Data for the task:
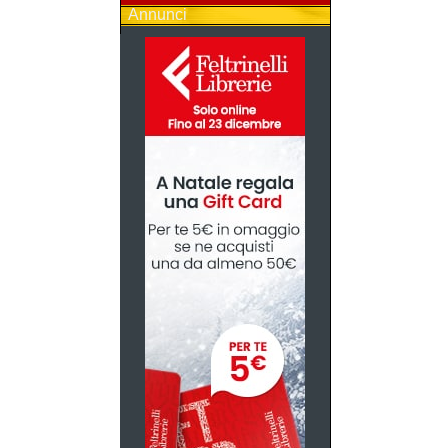
Annunci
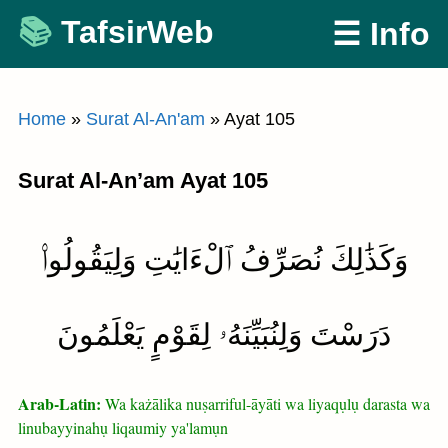
Skip
TafsirWeb
☰ Info
to
content
Home
»
Surat Al-An'am
»
Ayat 105
Surat Al-An’am Ayat 105
وَكَذَٰلِكَ نُصَرِّفُ ٱلْءَايَٰتِ وَلِيَقُولُوا۟
دَرَسْتَ وَلِنُبَيِّنَهُۥ لِقَوْمٍ يَعْلَمُونَ
Arab-Latin:
Wa każālika nuṣarriful-āyāti wa liyaqụlụ darasta wa
linubayyinahụ liqaumiy ya'lamụn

Job item: Edit the lines of the items so that "Ayat 105" is replaced by "Verse 105" wherever it occurs, leaving all other text unchanged. Omit the pictures from your answer.

Output of the exercise:
Annunci
Skip
TafsirWeb
☰ Info
to
content
Home
»
Surat Al-An'am
»
Verse 105
Surat Al-An’am Verse 105
وَكَذَٰلِكَ نُصَرِّفُ ٱلْءَايَٰتِ وَلِيَقُولُوا۟
دَرَسْتَ وَلِنُبَيِّنَهُۥ لِقَوْمٍ يَعْلَمُونَ
Arab-Latin:
Wa każālika nuṣarriful-āyāti wa liyaqụlụ darasta wa
linubayyinahụ liqaumiy ya'lamụn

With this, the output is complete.